Page images and extracted text
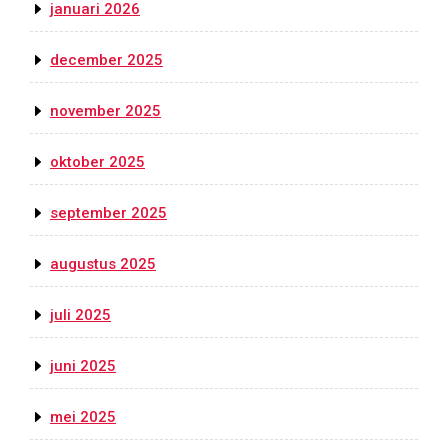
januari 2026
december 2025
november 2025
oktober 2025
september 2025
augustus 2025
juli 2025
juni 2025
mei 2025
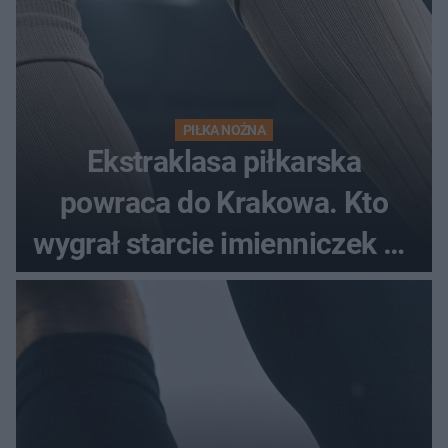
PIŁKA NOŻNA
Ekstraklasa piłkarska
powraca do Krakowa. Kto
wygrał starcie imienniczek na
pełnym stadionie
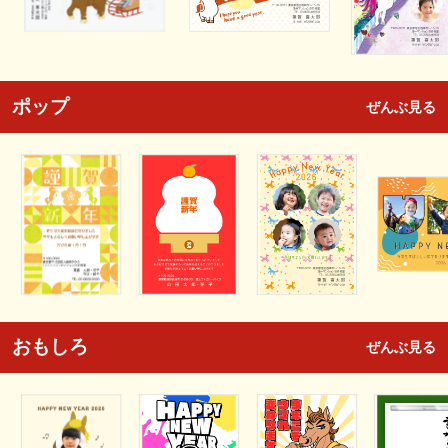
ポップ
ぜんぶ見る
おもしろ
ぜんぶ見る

* * *

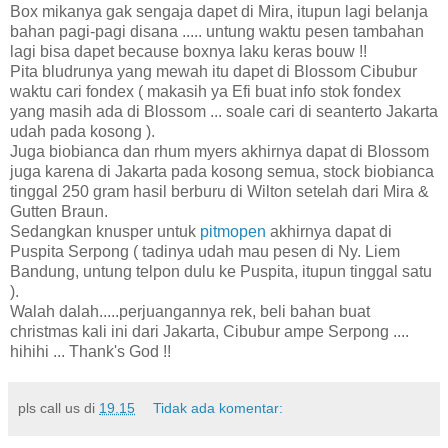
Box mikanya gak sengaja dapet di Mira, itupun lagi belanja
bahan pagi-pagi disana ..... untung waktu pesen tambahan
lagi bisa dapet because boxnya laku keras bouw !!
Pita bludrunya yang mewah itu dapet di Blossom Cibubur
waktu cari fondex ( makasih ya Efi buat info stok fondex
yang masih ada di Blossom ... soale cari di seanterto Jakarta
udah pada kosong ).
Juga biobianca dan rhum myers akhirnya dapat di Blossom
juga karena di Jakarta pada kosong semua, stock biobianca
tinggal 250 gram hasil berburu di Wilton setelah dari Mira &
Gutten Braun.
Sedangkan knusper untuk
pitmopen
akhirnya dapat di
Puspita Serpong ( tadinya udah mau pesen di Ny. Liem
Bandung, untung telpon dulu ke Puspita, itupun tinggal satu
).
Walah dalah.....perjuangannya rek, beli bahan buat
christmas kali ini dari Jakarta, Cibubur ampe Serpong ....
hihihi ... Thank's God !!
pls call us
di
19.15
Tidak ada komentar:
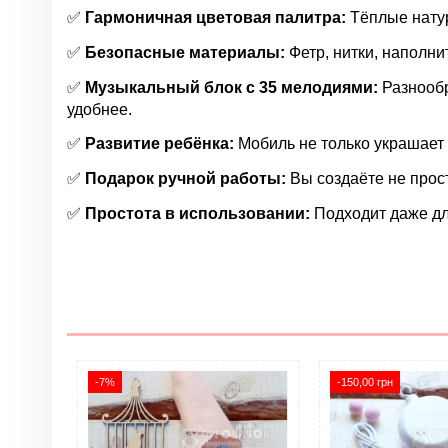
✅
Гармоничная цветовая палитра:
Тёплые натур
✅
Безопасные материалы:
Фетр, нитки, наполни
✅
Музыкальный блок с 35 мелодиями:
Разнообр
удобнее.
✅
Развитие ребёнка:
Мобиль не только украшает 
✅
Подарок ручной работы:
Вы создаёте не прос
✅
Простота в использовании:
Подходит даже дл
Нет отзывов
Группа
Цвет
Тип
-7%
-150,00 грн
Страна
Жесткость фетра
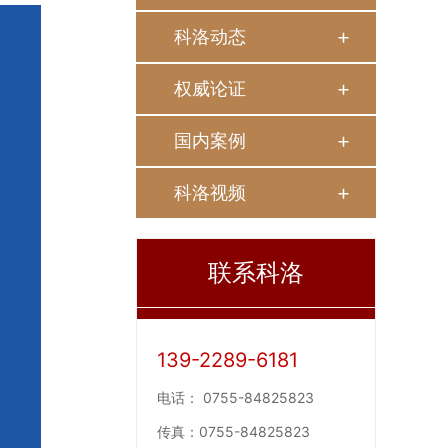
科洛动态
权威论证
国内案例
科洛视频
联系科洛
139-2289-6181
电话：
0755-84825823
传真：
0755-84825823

* * *

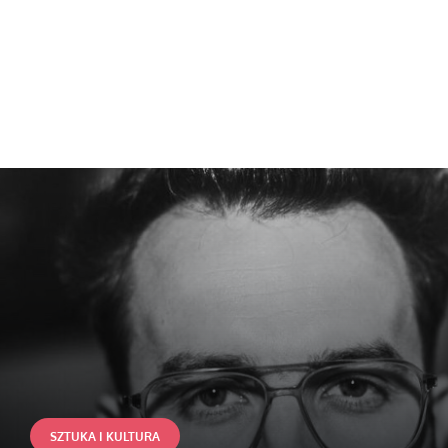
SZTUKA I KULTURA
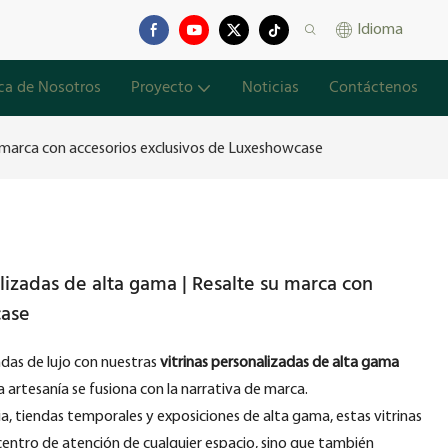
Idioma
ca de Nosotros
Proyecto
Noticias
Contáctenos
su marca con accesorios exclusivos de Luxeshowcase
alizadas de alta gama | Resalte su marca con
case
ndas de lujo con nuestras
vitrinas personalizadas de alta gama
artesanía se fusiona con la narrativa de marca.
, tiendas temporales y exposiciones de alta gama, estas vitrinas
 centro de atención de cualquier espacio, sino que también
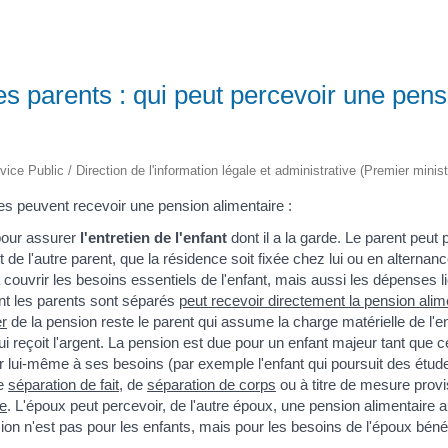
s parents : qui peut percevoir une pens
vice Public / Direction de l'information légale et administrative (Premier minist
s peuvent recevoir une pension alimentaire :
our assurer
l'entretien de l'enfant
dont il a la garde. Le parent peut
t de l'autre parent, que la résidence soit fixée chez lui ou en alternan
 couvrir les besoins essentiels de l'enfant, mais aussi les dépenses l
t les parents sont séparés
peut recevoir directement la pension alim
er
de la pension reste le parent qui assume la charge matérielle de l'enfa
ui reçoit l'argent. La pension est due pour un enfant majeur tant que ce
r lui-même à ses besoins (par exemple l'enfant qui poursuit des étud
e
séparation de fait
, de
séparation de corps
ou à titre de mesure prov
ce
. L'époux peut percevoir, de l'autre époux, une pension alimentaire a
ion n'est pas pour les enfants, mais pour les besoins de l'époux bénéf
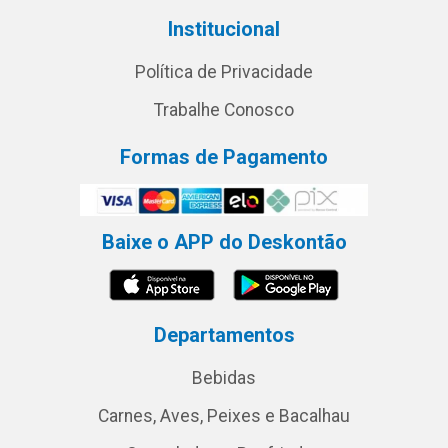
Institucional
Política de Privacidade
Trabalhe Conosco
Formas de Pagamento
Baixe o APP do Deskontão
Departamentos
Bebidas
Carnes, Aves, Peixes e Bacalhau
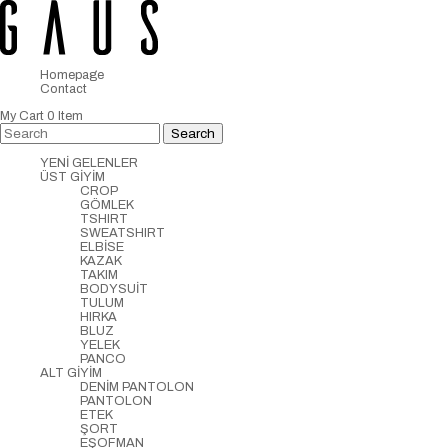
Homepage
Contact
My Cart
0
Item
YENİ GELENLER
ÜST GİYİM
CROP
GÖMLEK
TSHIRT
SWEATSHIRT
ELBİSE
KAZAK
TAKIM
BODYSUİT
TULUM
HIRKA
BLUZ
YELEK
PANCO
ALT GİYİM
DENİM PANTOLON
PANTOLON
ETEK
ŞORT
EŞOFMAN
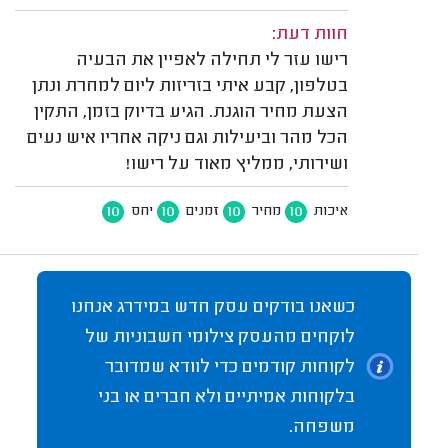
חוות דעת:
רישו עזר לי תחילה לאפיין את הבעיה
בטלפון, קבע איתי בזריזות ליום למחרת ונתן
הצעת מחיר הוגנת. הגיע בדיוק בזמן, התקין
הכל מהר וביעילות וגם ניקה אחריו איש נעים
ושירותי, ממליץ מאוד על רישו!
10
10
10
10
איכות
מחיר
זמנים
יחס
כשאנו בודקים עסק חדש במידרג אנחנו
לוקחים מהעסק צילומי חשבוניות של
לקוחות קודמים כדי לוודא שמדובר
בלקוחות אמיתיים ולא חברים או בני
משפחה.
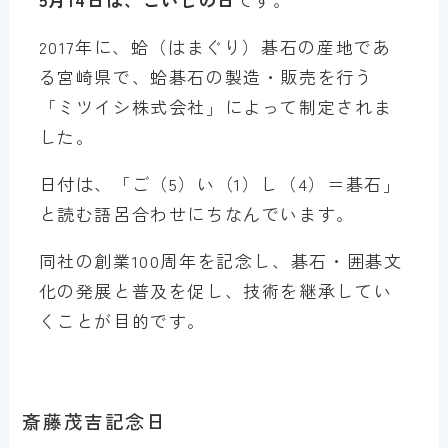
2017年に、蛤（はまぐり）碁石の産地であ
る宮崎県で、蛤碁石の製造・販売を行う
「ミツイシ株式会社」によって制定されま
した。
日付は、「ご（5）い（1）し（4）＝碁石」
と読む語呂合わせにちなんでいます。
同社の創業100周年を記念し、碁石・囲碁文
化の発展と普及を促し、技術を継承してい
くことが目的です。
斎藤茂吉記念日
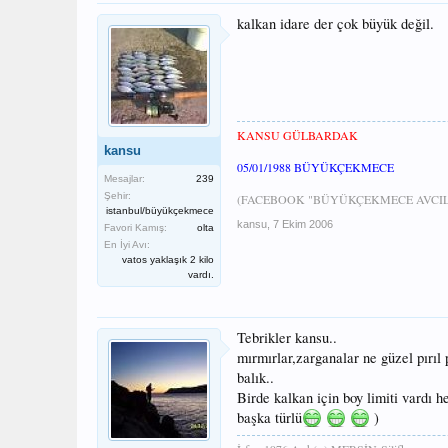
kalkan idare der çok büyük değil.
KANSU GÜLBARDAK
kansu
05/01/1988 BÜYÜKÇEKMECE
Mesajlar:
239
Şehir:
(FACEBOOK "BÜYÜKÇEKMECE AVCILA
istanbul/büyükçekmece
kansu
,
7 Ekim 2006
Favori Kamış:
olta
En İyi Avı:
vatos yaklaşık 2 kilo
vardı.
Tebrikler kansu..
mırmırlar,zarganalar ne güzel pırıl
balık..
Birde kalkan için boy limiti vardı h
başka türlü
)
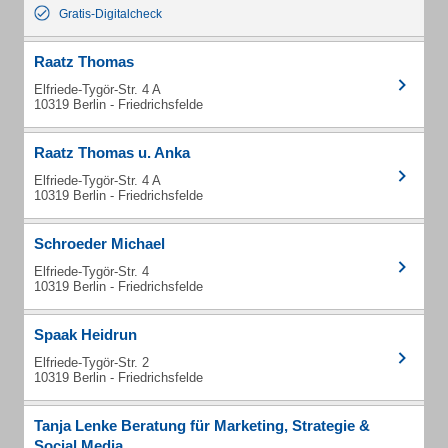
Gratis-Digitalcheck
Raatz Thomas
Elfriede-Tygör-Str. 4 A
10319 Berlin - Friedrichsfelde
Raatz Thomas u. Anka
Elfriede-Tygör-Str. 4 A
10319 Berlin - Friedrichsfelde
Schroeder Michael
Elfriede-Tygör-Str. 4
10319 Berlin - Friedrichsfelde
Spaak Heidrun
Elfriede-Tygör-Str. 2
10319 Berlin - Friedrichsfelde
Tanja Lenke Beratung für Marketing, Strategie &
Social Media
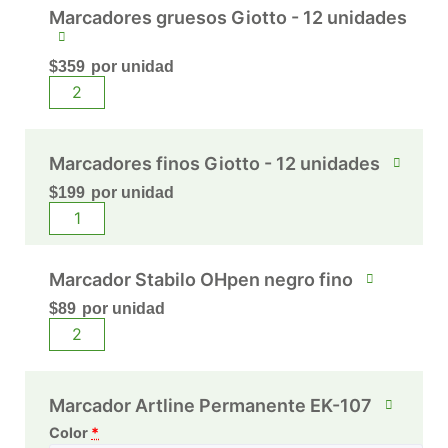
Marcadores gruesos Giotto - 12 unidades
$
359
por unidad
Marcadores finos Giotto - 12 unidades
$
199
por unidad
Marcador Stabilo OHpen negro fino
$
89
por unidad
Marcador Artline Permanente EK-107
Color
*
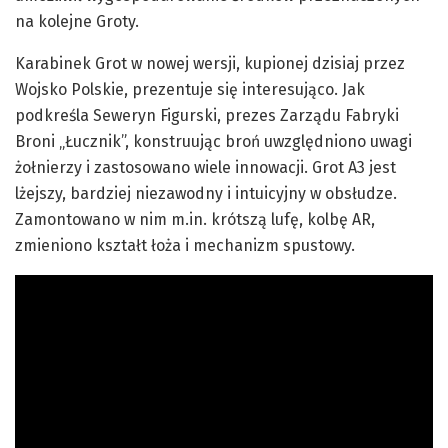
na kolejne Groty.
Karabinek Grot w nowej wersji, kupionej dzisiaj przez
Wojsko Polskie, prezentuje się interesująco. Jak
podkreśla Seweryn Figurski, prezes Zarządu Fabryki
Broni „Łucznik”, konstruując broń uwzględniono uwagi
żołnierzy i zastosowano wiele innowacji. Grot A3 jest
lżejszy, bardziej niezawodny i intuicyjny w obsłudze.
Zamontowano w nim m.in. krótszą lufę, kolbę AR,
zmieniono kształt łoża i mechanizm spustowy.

Description of the task:
Where a line of the entries contains "buat", report that line.

Your response:
waktu cari fondex ( makasih ya Efi buat info stok fondex
Walah dalah.....perjuangannya rek, beli bahan buat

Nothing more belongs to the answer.